Work to be completed: Between the line containing "38: (562, 143, 0.66)" and the line containing "61: (268, 167, 1.80)" lies a run of lines; give that run again exactly, with both of those lines, and nothing else from the entries below.

Dataset items:
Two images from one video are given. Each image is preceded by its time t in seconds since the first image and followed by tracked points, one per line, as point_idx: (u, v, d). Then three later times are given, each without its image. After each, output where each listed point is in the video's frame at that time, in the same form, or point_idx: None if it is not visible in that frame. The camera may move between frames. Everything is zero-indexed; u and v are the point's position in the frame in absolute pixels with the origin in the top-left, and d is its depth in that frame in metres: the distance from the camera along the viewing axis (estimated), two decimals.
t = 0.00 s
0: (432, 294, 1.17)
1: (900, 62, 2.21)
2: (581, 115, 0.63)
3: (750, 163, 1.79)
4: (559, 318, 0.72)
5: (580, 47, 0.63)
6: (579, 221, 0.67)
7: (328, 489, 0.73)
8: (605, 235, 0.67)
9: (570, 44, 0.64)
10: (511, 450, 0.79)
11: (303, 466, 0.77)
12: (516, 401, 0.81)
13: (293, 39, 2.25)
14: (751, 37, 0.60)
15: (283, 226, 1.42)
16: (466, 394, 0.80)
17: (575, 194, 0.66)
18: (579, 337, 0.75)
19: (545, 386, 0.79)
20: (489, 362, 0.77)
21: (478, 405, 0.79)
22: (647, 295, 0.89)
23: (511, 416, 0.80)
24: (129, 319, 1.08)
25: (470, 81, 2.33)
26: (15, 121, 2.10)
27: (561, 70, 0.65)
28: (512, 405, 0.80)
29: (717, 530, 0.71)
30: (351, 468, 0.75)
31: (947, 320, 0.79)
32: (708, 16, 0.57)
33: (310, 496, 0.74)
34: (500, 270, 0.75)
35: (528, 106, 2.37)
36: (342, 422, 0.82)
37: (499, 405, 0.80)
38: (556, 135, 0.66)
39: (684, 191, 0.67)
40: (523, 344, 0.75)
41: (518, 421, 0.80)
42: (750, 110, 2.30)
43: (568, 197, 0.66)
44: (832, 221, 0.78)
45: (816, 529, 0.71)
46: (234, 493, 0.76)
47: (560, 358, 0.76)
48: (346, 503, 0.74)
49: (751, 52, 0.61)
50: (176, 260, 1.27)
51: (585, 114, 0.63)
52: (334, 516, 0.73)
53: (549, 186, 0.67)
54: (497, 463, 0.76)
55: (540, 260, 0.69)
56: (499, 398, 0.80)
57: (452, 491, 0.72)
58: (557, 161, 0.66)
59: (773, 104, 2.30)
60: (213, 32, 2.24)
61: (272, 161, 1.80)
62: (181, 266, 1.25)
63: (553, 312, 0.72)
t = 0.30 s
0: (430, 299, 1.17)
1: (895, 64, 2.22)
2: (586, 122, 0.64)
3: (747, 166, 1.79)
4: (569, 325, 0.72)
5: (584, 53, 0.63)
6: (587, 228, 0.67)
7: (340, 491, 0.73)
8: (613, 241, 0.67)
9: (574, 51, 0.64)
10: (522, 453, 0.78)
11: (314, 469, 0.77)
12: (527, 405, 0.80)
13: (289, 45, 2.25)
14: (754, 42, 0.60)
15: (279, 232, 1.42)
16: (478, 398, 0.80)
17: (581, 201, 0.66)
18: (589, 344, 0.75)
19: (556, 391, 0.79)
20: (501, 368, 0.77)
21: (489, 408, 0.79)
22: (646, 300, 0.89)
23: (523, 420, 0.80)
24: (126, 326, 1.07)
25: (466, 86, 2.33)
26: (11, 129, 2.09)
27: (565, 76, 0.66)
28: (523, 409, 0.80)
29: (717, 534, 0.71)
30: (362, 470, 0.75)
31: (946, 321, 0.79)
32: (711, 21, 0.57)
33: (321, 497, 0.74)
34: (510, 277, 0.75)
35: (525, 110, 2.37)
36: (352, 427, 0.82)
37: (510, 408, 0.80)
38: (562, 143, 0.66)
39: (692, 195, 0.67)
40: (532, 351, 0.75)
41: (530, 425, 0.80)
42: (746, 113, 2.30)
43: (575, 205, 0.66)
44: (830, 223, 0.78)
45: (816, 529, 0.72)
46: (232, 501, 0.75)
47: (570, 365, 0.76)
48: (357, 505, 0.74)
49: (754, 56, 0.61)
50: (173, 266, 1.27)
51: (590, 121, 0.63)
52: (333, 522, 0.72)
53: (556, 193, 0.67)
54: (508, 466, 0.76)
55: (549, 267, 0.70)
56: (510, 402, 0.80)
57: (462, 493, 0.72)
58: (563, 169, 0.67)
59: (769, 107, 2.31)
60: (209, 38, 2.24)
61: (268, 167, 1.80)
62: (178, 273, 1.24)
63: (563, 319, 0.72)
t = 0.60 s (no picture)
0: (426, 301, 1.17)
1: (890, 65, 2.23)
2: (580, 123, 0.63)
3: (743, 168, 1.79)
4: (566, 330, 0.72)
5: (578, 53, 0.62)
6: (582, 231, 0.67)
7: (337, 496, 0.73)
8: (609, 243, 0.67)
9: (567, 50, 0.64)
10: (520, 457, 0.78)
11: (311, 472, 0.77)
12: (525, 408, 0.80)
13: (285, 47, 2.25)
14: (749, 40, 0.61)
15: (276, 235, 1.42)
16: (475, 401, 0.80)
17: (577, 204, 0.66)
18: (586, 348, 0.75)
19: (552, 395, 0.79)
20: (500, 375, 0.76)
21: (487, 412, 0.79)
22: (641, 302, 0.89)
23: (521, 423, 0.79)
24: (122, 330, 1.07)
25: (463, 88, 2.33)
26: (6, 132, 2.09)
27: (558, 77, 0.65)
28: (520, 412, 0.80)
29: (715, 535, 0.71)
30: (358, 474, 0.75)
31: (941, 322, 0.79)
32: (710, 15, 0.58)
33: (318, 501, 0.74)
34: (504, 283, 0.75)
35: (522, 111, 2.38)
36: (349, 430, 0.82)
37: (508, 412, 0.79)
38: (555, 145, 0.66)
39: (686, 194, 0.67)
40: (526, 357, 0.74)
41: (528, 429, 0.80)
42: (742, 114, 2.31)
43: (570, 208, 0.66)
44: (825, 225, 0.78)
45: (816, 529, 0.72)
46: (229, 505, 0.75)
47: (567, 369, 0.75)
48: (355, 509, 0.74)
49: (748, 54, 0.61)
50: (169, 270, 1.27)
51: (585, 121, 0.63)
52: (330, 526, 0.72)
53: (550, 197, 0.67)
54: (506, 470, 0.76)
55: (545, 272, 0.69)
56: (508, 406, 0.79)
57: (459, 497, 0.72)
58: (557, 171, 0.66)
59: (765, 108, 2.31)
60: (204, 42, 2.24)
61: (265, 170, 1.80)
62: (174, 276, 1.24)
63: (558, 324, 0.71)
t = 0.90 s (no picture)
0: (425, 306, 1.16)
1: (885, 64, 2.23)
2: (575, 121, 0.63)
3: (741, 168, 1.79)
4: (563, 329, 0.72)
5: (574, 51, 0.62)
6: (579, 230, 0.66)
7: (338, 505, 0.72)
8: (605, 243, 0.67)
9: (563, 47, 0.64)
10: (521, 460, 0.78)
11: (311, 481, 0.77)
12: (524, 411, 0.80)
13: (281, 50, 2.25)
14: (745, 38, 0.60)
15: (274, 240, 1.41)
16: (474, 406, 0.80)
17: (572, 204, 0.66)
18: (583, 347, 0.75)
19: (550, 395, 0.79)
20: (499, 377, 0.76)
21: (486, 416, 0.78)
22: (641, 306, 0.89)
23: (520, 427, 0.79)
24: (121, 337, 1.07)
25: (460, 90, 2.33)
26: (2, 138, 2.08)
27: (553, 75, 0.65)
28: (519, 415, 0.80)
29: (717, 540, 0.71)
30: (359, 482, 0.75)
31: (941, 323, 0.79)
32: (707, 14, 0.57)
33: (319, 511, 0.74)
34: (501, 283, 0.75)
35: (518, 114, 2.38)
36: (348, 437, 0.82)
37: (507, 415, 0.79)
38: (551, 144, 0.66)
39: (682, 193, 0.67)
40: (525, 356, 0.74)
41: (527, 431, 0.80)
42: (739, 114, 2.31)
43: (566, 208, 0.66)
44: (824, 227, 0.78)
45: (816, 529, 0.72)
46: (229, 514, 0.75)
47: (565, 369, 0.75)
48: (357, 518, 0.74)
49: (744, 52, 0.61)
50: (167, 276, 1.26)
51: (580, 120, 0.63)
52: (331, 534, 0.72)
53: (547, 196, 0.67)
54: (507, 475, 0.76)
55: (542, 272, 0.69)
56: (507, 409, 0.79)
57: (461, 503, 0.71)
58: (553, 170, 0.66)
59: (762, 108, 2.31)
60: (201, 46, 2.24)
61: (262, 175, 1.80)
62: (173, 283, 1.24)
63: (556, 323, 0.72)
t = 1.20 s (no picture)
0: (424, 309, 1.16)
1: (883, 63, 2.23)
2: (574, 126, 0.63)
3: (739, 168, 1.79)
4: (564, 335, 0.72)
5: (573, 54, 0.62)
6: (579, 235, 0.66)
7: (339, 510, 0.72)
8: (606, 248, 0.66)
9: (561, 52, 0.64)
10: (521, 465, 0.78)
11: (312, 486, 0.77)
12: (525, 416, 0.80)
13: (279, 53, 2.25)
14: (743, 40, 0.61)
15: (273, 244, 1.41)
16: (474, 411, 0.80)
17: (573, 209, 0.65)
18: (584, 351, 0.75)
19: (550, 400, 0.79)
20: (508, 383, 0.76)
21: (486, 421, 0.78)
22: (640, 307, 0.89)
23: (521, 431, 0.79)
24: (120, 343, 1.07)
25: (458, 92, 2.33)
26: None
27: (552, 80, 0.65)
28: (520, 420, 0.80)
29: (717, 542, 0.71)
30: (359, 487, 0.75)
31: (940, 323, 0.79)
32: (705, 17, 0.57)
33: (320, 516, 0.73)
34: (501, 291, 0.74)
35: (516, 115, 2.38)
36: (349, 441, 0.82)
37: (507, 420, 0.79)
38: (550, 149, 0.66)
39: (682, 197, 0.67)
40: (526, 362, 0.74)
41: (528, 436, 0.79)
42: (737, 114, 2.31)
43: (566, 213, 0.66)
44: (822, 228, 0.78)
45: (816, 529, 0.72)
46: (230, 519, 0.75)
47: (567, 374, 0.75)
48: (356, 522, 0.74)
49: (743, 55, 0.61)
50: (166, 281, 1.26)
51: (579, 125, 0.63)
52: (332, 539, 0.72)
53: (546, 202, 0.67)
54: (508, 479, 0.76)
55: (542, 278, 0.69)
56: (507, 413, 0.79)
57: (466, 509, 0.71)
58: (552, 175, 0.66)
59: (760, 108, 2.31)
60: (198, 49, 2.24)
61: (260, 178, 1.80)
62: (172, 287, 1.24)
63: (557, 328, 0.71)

--

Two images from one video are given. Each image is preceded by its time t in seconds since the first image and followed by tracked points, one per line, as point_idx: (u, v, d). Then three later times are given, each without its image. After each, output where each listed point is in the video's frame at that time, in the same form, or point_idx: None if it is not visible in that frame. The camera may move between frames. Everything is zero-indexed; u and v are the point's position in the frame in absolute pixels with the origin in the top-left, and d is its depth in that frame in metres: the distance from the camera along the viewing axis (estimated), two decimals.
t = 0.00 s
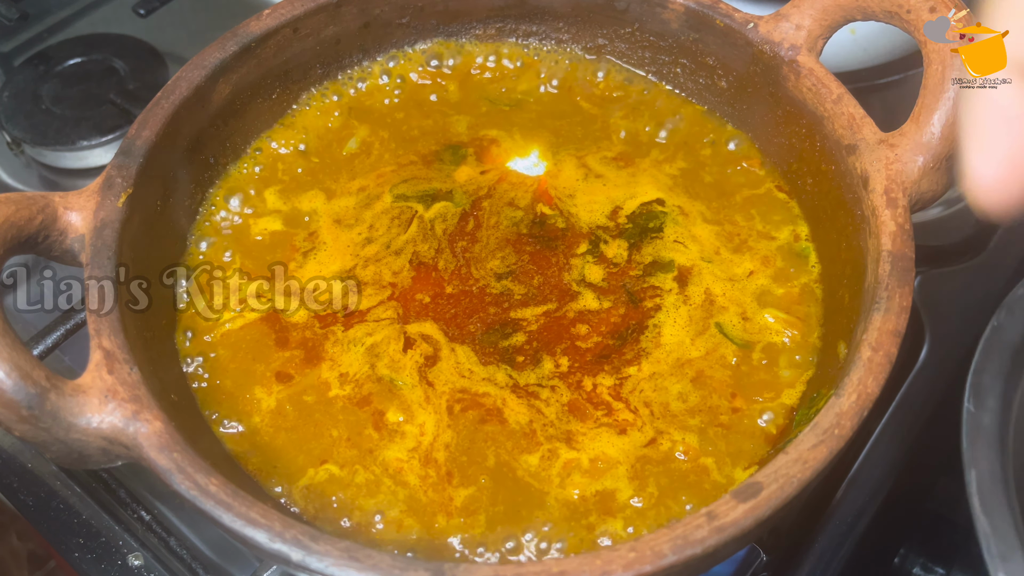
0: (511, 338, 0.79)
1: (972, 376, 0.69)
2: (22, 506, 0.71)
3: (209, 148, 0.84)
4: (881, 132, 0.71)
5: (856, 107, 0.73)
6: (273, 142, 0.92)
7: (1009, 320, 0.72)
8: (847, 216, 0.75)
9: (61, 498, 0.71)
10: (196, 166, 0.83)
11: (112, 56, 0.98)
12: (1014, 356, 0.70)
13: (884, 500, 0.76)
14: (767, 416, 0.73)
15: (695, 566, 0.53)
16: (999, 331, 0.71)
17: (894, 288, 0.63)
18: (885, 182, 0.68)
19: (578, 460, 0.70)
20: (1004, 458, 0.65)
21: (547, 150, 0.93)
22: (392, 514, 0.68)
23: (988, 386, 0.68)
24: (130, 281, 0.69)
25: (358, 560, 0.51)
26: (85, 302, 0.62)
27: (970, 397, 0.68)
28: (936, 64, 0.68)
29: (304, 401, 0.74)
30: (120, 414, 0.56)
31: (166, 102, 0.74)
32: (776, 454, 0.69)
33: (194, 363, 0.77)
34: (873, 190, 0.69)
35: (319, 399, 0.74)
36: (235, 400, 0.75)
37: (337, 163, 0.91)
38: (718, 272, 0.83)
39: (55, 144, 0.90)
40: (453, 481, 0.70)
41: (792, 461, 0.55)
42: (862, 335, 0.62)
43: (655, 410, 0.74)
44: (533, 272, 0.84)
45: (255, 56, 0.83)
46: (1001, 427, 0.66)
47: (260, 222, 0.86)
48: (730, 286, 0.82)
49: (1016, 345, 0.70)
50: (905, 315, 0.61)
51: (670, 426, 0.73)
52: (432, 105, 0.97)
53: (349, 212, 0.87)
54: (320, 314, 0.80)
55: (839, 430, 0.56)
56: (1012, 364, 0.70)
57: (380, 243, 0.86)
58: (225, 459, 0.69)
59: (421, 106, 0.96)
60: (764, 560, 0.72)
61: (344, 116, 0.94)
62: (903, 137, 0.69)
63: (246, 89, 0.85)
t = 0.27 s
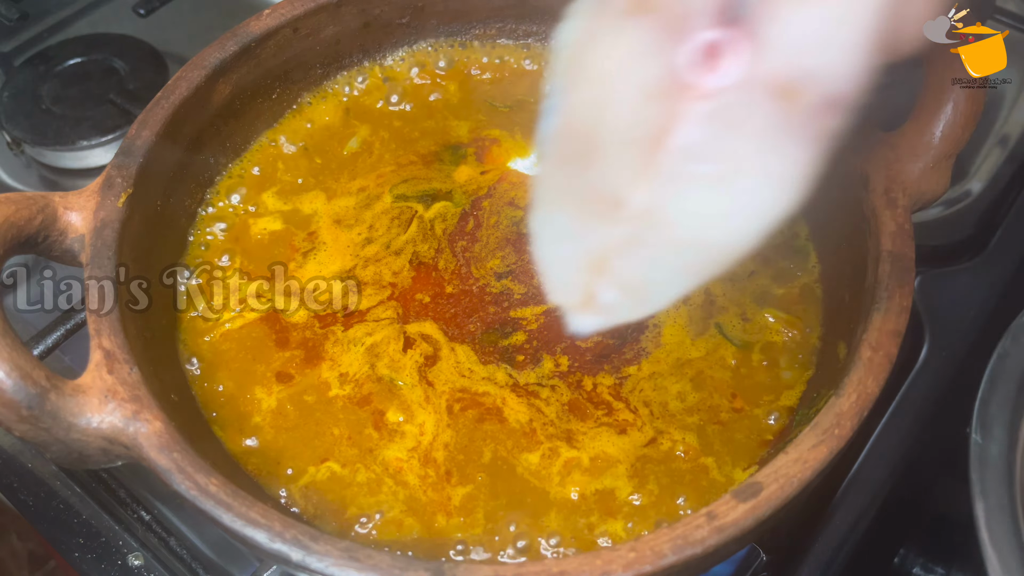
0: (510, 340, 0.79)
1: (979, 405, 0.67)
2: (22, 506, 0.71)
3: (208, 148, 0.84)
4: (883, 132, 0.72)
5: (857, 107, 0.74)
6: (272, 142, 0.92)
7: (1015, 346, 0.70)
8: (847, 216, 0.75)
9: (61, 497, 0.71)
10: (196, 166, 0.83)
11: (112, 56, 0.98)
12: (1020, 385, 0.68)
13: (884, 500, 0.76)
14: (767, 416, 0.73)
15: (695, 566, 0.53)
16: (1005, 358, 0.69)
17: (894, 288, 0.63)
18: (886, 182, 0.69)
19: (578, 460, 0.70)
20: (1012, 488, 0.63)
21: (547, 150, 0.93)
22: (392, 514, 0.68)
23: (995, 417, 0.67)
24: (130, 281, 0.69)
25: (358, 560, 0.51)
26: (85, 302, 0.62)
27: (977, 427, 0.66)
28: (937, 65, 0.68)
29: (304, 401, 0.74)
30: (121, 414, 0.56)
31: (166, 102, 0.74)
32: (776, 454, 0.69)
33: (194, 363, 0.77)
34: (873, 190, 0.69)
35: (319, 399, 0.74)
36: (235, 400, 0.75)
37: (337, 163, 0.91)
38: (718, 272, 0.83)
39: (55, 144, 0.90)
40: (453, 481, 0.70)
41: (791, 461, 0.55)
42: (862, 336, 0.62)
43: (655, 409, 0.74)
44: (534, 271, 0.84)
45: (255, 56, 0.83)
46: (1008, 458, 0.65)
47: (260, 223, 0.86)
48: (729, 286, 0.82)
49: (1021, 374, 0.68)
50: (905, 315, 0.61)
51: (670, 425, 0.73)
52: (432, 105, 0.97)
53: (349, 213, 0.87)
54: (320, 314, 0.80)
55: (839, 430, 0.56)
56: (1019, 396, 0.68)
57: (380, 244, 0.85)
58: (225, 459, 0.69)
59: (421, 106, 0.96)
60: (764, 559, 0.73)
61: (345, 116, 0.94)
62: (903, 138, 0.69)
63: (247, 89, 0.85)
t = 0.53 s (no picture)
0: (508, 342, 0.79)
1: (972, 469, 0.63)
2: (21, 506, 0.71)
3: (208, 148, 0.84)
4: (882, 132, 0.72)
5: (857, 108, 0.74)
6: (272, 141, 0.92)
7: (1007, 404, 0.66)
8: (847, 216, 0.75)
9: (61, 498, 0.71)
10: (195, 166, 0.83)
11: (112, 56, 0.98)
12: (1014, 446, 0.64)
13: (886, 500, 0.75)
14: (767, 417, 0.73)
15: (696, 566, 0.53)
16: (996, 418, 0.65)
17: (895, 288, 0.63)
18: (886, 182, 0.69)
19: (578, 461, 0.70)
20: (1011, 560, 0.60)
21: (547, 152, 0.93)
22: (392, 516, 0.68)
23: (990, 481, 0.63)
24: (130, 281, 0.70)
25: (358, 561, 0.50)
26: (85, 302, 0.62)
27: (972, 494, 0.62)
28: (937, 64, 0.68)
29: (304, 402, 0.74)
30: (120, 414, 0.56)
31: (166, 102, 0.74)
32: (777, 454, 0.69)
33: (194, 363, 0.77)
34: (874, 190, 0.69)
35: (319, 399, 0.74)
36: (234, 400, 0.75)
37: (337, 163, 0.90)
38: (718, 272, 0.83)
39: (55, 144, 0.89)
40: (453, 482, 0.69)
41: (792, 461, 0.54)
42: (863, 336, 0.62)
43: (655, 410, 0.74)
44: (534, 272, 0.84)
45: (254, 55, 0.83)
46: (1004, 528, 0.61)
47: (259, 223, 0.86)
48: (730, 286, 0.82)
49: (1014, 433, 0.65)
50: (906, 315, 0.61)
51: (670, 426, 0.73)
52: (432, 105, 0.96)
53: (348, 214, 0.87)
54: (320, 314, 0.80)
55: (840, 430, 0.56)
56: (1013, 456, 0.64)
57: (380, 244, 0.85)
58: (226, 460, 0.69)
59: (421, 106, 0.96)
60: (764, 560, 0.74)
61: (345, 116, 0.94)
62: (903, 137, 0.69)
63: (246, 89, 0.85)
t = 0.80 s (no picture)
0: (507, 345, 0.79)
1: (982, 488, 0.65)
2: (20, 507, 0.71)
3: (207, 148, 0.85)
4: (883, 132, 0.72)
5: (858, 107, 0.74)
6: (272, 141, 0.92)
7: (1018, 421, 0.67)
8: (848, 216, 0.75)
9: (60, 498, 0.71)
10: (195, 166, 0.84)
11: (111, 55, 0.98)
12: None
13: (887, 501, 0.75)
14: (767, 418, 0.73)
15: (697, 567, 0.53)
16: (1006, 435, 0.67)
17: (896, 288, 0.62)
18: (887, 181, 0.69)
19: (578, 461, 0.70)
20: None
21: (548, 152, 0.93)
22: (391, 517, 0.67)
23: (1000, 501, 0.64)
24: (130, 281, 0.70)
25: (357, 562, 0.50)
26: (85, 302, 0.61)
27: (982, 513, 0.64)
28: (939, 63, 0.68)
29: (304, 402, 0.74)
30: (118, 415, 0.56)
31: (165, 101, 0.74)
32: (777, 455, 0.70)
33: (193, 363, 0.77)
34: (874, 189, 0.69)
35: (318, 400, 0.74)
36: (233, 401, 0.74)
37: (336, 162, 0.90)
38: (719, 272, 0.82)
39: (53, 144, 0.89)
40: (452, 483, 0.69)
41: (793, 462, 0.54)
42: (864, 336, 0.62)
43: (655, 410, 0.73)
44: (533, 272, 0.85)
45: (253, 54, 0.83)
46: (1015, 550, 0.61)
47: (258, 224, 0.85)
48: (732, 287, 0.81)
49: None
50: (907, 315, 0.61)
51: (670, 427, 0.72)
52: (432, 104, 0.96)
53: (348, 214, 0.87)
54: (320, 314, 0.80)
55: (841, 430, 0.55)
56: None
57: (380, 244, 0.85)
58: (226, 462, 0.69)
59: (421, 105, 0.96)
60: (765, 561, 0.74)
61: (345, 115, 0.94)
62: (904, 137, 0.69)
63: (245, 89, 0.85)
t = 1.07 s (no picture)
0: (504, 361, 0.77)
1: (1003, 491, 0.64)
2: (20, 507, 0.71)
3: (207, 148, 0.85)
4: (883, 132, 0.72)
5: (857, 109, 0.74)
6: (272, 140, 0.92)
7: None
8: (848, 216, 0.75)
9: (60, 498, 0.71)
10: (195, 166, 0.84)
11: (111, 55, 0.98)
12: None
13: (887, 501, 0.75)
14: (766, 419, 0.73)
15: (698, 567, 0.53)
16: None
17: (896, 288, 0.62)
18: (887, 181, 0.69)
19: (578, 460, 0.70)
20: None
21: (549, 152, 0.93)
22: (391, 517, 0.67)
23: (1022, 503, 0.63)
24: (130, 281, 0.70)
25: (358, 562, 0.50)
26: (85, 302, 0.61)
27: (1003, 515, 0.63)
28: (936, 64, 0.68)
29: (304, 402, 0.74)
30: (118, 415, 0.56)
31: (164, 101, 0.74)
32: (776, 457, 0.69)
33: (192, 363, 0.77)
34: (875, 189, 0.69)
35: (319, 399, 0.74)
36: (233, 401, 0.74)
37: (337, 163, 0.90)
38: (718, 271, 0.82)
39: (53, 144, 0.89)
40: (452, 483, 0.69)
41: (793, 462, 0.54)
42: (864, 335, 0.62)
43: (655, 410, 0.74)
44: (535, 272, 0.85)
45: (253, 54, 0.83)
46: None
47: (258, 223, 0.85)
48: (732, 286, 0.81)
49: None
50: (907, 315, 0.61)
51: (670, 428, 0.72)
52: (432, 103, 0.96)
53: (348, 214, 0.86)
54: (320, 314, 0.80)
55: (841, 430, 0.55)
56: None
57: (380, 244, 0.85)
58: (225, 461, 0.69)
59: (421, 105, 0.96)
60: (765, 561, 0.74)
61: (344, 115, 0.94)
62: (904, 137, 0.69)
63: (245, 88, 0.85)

Answer to the exercise:
38: (562, 143, 0.66)
39: (692, 195, 0.67)
40: (532, 351, 0.75)
41: (530, 425, 0.80)
42: (746, 113, 2.30)
43: (575, 205, 0.66)
44: (830, 223, 0.78)
45: (816, 529, 0.72)
46: (232, 501, 0.75)
47: (570, 365, 0.76)
48: (357, 505, 0.74)
49: (754, 56, 0.61)
50: (173, 266, 1.27)
51: (590, 121, 0.63)
52: (333, 522, 0.72)
53: (556, 193, 0.67)
54: (508, 466, 0.76)
55: (549, 267, 0.70)
56: (510, 402, 0.80)
57: (462, 493, 0.72)
58: (563, 169, 0.67)
59: (769, 107, 2.31)
60: (209, 38, 2.24)
61: (268, 167, 1.80)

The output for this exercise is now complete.